Le 30 octobre 2024, c’est un squat, celui de La Pommeraie à Cambremer (entre Caen et Lisieux), qui est rendu public par le collectif Solidarités Exilé.e.s Lisieux Pays d’Auge et environs. Ce nouveau collectif s’est créé via les solidarités qui se sont nouées notamment dans la ville de Lisieux au cours des derniers mois, où plusieurs squats ont vu le jour et ont parfois été défendus avec détermination. Les habitant-es du squat de Cambremer venaient justement d’être expulsé-es quelques jours avant la trêve hivernale d’un squat lexovien. Ils et elles ont donc trouvé un nouveau domicile dans un ancien EPHAD de Cambremer. Le 29 novembre, le tribunal a rendu sa décision : l’expulsion est prononcée mais les habitant-es disposent de 8 mois pour quitter les lieux (jusqu’au 31 juillet 2025).
Le 21 novembre 2024, une petite dizaine de personnes exilées s’installent dans un ancien cabinet de notaire vide depuis l’automne 2022, dans la commune de Bourguébus (en périphérie de Caen). Avec l’Assemblée Générale de Lutte contre toutes les expulsions, ils rendent public ce squat le 7 décembre.
Le 23 novembre, c’est cette fois le collectif Solidarités exilé.e.s Lisieux Pays d’Auge et environs qui officialise un squat dans la ville de Colombelles, où habite à présent une famille en exil.
Puis le 27 novembre, l’AG de lutte contre toutes les expulsions officialise le squat d’une ancienne clinique vétérinaire boulevard Detolle à Caen par plusieurs familles exilées.
En décembre, une mobilisation a lieu pour aider les occupant-es d’un ancien centre d’hébergement du 115, appelé la Feuilleraie (autrefois maison du directeur de la Société Métallurgique de Normandie, transformée ensuite en EHPAD, avant de devenir un centre d’hébergement d’urgence). En avril dernier, la mairie de Mondeville émet un arrêté de péril suite à deux rapports alarmants sur les conditions de sécurité de cet établissement, et plusieurs familles sont expulsées.
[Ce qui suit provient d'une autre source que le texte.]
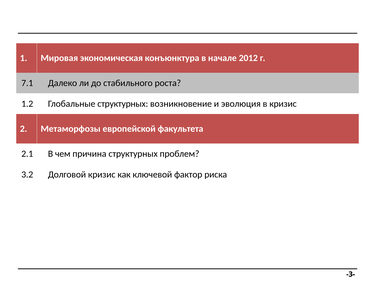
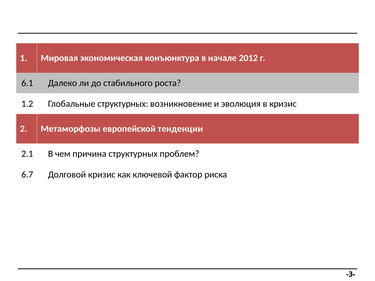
7.1: 7.1 -> 6.1
факультета: факультета -> тенденции
3.2: 3.2 -> 6.7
Mais d’autres choisissent de rester et se maintiennent dans les lieux faute de mieux. Le (multi)propriétaire et homme d’affaire Erwan Laborie via sa société l’E.I.R.L. Laborie-Un toit pour tous (plus de 100 biens immobiliers rien que dans l’agglomération caennaise), après avoir refusé de faire les travaux nécessaires, se voit retirer le juteux contrat d’hébergement par la préfecture. En 2019, l’État leur versait annuellement 2,92 M€ pour la mise à disposition de 500 places destinées à un public en grande précarité. Laborie a demandé aux habitant-es de quitter les lieux, ce qui a été refusé : les propositions de relogement étaient irréalisables.
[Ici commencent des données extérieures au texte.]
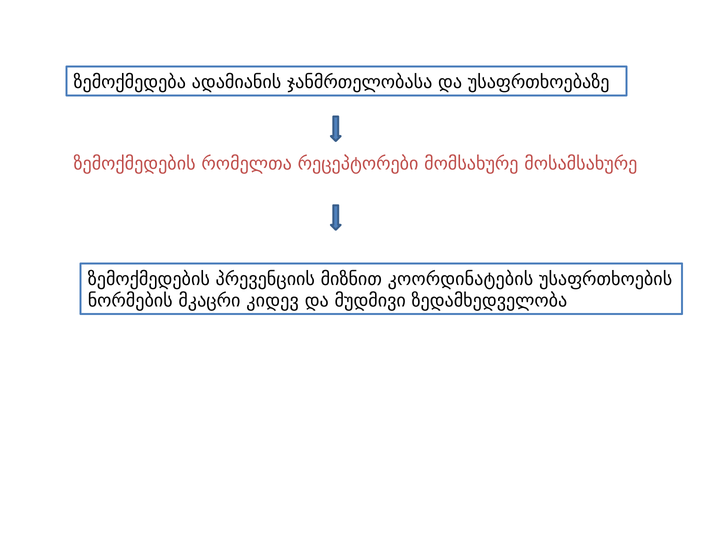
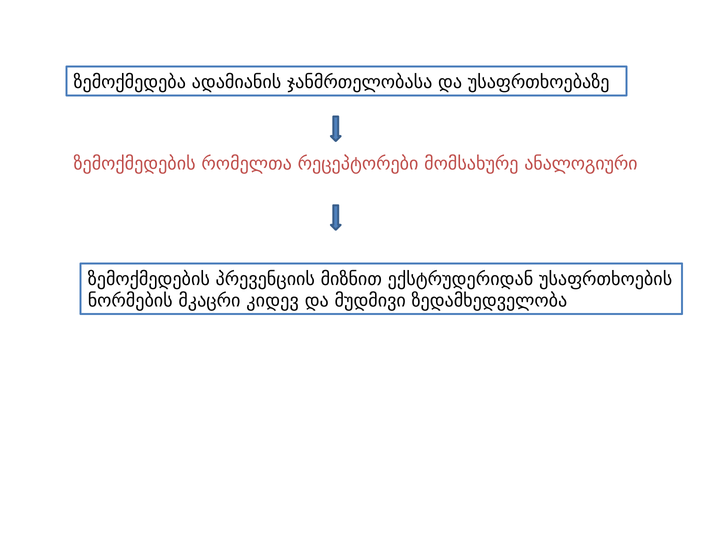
მოსამსახურე: მოსამსახურე -> ანალოგიური
კოორდინატების: კოორდინატების -> ექსტრუდერიდან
Depuis le propriétaire à changé, et menace sérieusement d’expulser les habitant-es par ses propres moyens. Il dégrade progressivement les conditions de vie : coupure du gaz, du chauffage et de l’eau chaude, de l’électricité par intermittence, et les mène en bateau sur le maintien de leur présence sur le lieu. Le 23 décembre et les jours qui suivent, des personnes en soutien viennent sur place pour essayer d’empêcher une expulsion manu militari, car le propriétaire menace de ramener des gros bras. Régulièrement, des personnes accompagnées de celui se revendiquant être « le nouveau propriétaire » (ce qui n’a pas pu être vérifié) et « enfant de Jésus » philanthrope selon ses dires, intimident, menacent de coupures d’électricité et de chauffage en plein hiver, ou encore de démontage de porte, et extorquent les habitant-es à hauteur de 50 euros par personne et par mois pour « payer les charges du bâtiment ». Les habitant-es reçoivent, contre paiement, un reçu de « SAS coeur de Sologne ». Pratiques mafieuses dont les autorités sont pourtant bien au courant. Le conflit est aujourd’hui toujours en cours.
Le 21 décembre, un autre squat est officialisé à Colombelles, par le collectif Solidarités exilé.e.s Lisieux Pays d’Auge et environs. La maison située rue de la Coopérative, propriété de CDC habitat, abrite une famille exilée.
La semaine suivante, le même collectif rend public un autre squat, cette fois à Giberville (périphérie de Caen), dans la rue des Marguerites, de nouveau pour une famille exilée.
Enfin, le samedi 4 janvier 2025, l’AG de lutte contre toutes les expulsions dévoile 2 squats (ndlr: le premier squat au 29 avenue Casimir Delavigne, le second au 75 boulevard Maréchal Joffre). Ils sont occupés depuis le 1er janvier dans la ville côtière de Ouistreham, un point de passage frontalier vers l’Angleterre. Il n’y avait plus eu de squats à Ouistreham depuis 2022. Les deux bâtiments squattés appartiennent à la mairie de Ouistreham, et étaient autrefois utilisés pour des séjours vacances de la Ligue de l’Enseignement, des bâtiments dont le bail a été interrompu à la demande de la mairie de Ouistreham sans davantage d’explication. Les exilés soudanais du campement de Ouistreham (un lieu de vie informel le long du canal qui se jette dans la Manche) vont pouvoir s’y installer progressivement et avoir ainsi accès à un toit. Ce sont des squats hautement symboliques, car le maire de Ouistreham, Romain Bail, mène une politique raciste et décomplexée depuis des années. L’installation de 80 nouvelles caméras de surveillance n’aura pourtant pas empêché ces nouveaux squats d’exister.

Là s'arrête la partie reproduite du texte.